A group is GitLab's way of organizing multiple projects and people under one namespace. Think of a group as a company department — it owns several projects and controls who can access them.

Groups vs Projects — The Hierarchy

  GitLab Instance
  └── Group: acme-corp
       ├── Subgroup: frontend-team
       │    ├── Project: website
       │    └── Project: design-system
       └── Subgroup: backend-team
            ├── Project: api-server
            └── Project: database-tools

Permissions set at the group level flow down automatically to every subgroup and project inside it. You do not need to add members to each project individually.

Creating a Group

Click + in the top navigation bar, choose New group, and fill in:

  • Group name — shown in the URL (e.g. gitlab.com/acme-corp)
  • Visibility — Private, Internal, or Public
  • Description — short summary of what the group is for

Member Roles — The Five Permission Levels

Every member of a group or project has exactly one role. Each role grants a specific set of capabilities:

RoleCan DoCannot Do
GuestView issues, leave commentsPush code, create MRs
ReporterView all content, create issuesPush code, merge
DeveloperPush to non-protected branches, create MRsMerge to protected branches, manage settings
MaintainerMerge MRs, manage branches, add membersDelete the project or group
OwnerFull control including deletion and billingNothing — full access

How Permissions Inherit

  Group: acme-corp  →  Sara is Maintainer
       │
       ├── Project: website
       │      Sara is Maintainer here too (inherited) ✅
       │
       └── Project: api-server
              Sara is Maintainer here too (inherited) ✅

  You can INCREASE Sara's role on a specific project
  but you cannot DECREASE it below the group level.

If Sara is a Developer at group level, you can make her a Maintainer on one specific project. You cannot make her a Reporter — her group role sets the floor.

Adding Members to a Group

Go to Group → Manage → Members → Invite members. Enter the person's GitLab username or email address, choose their role, and optionally set an expiry date for their access.

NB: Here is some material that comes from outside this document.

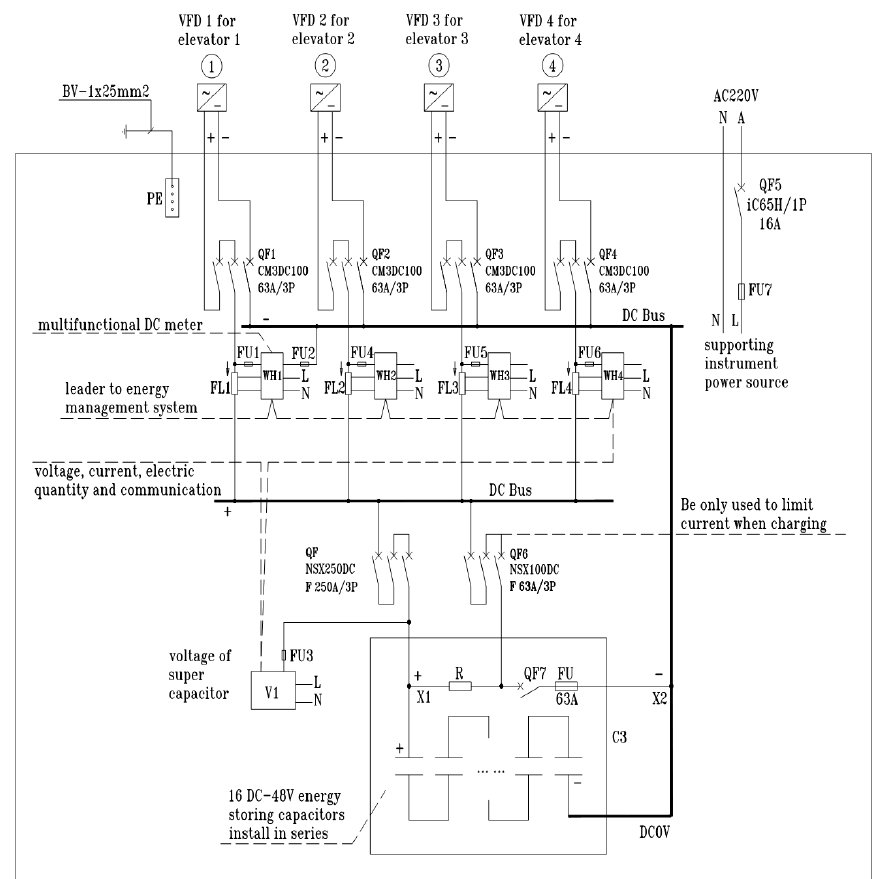
Figure 7. The design of the elevator DC micro-grid [47].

  Invite: john@company.com
  Role:   Developer
  Access expires: 2025-03-31 (optional)

  → John receives an email invitation
  → After accepting, John has Developer access to all group projects

Access Expiry — Temporary Team Members

Set an expiry date when adding contractors or external reviewers. On the expiry date, GitLab automatically removes their access. No manual cleanup required.

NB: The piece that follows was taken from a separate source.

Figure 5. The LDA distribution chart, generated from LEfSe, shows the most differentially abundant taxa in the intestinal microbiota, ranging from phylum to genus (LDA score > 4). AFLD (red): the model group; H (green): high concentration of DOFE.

Subgroups — Organising Large Teams

Subgroups let large organisations divide their work into departments without losing the top-level namespace. Each subgroup has its own members, projects, and settings but sits inside the parent group.

  Group: university
  ├── Subgroup: computer-science
  │    ├── Project: compiler-course
  │    └── Project: os-lab
  └── Subgroup: mathematics
       ├── Project: linear-algebra
       └── Project: statistics

A professor added to the computer-science subgroup cannot access the mathematics subgroup unless explicitly invited.

Group-Level Features

Group Issues

View all issues across every project in the group from one place: Group → Issues. Filter by label, assignee, or milestone across all projects simultaneously.

Group Milestones

A group milestone spans multiple projects. A sprint goal that touches both the frontend and backend can be tracked in a single milestone rather than two separate ones.

Group CI/CD Variables

Store secrets like API keys or passwords at the group level. Every project inside the group can read these variables in their CI/CD pipelines without storing the secret in each project separately.

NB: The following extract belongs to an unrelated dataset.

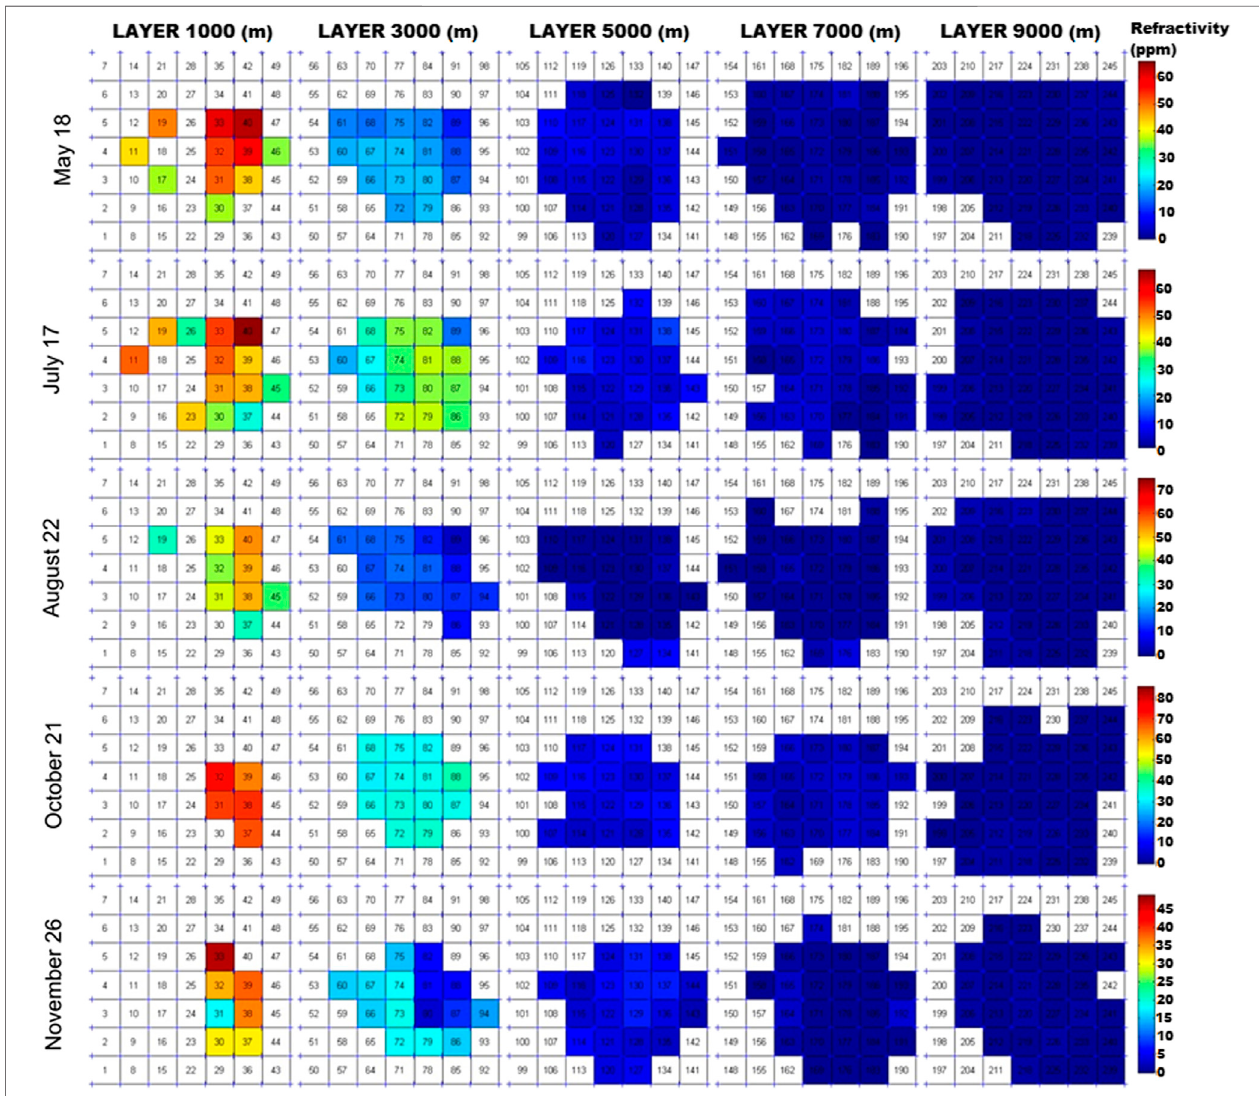
FIGURE7| Wetrefractivitytomographyoftheselected actual cases. Each testcase hasadifferent colorscaleinordertoappreciate thevariationsoftheindividual test case.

Transferring a Project Between Groups

Go to Project Settings → General → Advanced → Transfer project. Choose the target group. The project's URL changes, but GitLab creates a redirect from the old URL so existing links keep working for a period.

Group Access Requests

Public and internal groups can allow users to request access. An Owner receives a notification and approves or denies the request. Enable this at Group Settings → General → Permissions → Allow users to request access.

Removing a Member

Go to Group → Manage → Members, find the member, click the three-dot menu, and choose Remove member. Their access ends immediately. Issues and commits they created remain intact — removing a member does not delete their past contributions.

Group Badges

Badges are small status images that appear on the group page and every project inside it. A common badge shows the build status or code coverage percentage.

  acme-corp group page:
  ┌─────────────────────────────────────────┐
  │ acme-corp                               │
  │ [pipeline: passing ✅] [coverage: 87%]  │ 
  └─────────────────────────────────────────┘

Add badges at Group Settings → General → Badges.